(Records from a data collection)
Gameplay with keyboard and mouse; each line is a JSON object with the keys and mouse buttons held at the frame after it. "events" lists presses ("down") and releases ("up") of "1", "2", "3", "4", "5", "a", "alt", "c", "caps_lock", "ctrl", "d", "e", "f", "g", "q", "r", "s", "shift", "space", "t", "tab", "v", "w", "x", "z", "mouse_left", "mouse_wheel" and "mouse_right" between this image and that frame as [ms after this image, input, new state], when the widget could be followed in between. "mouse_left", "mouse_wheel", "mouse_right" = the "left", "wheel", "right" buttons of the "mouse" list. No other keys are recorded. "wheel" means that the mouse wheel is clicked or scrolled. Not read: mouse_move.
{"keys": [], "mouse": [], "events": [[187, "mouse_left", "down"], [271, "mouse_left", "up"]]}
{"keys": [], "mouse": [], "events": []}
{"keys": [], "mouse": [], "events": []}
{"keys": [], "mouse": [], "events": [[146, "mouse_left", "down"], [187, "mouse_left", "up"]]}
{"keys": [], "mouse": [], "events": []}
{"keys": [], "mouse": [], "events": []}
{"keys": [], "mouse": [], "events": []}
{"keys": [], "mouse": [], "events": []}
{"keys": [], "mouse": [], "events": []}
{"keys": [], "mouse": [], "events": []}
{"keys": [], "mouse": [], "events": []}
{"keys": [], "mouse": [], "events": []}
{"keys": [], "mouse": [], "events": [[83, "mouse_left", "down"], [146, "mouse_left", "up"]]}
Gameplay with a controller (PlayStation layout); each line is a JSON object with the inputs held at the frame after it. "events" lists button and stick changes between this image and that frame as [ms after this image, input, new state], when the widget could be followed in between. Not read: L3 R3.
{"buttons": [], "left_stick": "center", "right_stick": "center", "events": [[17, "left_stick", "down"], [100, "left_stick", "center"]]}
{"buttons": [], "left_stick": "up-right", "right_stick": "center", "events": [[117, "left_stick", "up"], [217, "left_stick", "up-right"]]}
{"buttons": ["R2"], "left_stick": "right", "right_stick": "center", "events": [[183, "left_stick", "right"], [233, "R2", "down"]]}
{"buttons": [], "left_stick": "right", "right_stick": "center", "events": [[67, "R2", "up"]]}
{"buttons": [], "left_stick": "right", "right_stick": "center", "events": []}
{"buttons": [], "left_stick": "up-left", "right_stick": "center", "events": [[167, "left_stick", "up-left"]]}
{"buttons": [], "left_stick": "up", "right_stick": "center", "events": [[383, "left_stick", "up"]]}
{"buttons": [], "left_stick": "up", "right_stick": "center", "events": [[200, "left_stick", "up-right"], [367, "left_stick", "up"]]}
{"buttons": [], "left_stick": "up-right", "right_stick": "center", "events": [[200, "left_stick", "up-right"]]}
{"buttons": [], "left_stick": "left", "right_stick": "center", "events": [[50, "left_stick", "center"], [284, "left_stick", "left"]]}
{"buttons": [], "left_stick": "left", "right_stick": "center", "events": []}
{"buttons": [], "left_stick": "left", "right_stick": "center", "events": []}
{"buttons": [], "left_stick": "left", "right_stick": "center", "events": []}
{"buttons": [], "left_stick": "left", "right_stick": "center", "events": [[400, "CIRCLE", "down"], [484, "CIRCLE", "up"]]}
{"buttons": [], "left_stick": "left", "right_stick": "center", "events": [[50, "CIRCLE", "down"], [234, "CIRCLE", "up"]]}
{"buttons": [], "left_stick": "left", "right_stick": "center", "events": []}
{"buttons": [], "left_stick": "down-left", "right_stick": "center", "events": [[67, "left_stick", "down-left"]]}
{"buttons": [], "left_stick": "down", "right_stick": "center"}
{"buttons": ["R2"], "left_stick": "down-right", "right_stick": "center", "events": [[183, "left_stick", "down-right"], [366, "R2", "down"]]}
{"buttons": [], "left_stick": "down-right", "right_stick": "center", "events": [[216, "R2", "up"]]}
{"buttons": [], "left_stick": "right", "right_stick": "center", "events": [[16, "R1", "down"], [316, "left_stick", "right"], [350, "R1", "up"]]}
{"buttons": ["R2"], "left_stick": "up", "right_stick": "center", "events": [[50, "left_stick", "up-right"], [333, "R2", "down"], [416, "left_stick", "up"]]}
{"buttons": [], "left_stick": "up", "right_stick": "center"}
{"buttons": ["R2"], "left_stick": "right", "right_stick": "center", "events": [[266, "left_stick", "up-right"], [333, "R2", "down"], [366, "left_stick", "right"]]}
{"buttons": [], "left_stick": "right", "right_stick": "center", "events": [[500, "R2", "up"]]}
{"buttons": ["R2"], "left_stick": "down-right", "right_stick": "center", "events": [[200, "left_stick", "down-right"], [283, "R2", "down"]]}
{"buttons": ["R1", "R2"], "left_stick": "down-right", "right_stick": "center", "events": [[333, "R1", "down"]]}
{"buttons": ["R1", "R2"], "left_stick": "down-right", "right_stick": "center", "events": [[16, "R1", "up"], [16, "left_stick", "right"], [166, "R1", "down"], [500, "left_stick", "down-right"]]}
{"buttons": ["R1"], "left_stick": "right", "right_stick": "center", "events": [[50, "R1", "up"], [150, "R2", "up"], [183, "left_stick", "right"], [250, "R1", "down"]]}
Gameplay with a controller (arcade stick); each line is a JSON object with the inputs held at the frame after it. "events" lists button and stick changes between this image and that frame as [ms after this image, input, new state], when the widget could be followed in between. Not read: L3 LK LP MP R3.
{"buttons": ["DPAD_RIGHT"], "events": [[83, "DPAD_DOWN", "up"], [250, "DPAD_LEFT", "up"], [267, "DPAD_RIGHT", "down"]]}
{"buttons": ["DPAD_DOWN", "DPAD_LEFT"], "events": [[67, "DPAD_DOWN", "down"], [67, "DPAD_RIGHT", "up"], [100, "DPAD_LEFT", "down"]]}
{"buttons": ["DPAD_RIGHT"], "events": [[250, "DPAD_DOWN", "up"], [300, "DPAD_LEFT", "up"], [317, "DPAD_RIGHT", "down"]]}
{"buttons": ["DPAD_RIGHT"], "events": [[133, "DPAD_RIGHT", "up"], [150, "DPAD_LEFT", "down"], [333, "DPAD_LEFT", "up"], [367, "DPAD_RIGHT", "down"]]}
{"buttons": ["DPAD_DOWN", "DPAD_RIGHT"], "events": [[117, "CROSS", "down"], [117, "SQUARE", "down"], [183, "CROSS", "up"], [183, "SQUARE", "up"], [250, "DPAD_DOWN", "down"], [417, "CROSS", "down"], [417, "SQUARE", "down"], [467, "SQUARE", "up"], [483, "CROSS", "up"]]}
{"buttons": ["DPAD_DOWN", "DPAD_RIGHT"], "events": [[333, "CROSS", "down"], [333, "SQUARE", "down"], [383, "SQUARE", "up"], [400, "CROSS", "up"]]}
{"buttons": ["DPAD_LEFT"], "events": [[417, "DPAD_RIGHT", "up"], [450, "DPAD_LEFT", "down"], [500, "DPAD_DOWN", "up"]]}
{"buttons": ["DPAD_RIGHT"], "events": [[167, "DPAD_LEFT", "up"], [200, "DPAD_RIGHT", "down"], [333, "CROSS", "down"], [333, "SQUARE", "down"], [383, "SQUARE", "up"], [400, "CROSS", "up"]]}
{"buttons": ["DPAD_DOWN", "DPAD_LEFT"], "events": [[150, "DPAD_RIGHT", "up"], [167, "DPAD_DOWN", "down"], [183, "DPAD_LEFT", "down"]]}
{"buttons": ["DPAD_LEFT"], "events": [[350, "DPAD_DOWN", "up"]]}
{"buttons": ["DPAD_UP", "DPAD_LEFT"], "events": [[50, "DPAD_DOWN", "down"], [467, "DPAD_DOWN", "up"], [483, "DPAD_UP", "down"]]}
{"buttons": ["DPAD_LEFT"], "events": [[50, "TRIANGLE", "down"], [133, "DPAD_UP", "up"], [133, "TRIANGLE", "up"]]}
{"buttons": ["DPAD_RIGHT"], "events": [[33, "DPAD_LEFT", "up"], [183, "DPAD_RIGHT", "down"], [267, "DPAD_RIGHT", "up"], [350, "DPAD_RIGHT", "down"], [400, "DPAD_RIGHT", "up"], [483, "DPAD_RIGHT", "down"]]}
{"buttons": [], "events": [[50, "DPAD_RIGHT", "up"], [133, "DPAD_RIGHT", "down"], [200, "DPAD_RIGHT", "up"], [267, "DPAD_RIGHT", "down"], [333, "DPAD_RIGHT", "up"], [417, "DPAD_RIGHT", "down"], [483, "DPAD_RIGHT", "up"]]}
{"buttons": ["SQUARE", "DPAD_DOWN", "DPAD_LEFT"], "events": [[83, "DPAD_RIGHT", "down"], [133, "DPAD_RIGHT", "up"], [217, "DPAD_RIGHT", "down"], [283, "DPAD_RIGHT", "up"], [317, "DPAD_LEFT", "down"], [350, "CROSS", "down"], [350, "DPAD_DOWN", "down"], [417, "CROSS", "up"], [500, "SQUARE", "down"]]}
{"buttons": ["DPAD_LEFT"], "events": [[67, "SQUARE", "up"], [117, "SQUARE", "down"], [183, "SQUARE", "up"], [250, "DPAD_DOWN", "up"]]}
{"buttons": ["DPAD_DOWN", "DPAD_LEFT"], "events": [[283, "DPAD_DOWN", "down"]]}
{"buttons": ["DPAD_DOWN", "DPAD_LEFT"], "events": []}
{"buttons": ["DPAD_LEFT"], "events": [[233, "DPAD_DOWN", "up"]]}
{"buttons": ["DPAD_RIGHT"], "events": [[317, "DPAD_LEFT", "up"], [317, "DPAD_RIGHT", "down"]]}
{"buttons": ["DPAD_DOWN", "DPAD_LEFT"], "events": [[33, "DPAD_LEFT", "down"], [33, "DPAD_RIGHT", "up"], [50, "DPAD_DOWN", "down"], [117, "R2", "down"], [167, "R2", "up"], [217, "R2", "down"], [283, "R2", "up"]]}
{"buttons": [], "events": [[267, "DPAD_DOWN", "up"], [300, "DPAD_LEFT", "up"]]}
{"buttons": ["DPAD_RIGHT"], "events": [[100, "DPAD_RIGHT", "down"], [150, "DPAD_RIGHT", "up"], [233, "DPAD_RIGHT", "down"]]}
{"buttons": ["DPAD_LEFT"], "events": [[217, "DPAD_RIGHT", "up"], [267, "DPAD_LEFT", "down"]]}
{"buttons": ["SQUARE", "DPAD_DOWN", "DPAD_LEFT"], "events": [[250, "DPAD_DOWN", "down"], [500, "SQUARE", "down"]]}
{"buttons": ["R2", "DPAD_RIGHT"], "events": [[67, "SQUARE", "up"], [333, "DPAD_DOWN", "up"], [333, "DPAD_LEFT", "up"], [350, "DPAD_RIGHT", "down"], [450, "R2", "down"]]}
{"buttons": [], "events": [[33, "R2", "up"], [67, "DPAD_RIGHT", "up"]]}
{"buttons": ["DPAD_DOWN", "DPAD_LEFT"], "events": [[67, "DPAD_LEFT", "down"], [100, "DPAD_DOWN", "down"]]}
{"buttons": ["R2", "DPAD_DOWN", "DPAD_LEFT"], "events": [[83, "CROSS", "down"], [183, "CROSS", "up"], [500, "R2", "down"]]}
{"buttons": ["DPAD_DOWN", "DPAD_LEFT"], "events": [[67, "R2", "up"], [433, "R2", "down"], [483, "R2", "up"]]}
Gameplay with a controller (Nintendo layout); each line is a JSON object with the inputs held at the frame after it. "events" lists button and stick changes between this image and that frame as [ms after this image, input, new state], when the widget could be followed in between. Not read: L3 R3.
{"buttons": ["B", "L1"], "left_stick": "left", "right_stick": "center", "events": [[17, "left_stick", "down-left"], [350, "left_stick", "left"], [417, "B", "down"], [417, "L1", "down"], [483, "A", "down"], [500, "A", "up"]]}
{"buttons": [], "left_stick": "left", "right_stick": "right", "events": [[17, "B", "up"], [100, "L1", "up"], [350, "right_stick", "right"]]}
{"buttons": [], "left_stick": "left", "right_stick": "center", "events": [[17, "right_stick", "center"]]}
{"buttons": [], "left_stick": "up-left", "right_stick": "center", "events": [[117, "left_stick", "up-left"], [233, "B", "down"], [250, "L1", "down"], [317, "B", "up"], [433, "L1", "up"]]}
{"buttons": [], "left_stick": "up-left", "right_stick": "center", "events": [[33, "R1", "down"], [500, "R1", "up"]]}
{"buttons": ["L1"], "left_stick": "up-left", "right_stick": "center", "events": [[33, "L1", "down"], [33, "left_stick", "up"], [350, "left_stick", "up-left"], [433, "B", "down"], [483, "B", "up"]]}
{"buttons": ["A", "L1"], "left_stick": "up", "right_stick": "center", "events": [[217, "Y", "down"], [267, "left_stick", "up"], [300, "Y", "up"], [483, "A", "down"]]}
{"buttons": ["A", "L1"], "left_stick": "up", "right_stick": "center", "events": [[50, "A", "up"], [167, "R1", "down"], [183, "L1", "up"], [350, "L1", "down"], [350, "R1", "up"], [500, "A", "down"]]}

**ACTIVITY**
List the lines of the records where "controller" occurs.

**EXPECTED ANSWER**
Gameplay with a controller (PlayStation layout); each line is a JSON object with the inputs held at the frame after it. "events" lists button and stick changes between this image and that frame as [ms after this image, input, new state], when the widget could be followed in between. Not read: L3 R3.
Gameplay with a controller (arcade stick); each line is a JSON object with the inputs held at the frame after it. "events" lists button and stick changes between this image and that frame as [ms after this image, input, new state], when the widget could be followed in between. Not read: L3 LK LP MP R3.
Gameplay with a controller (Nintendo layout); each line is a JSON object with the inputs held at the frame after it. "events" lists button and stick changes between this image and that frame as [ms after this image, input, new state], when the widget could be followed in between. Not read: L3 R3.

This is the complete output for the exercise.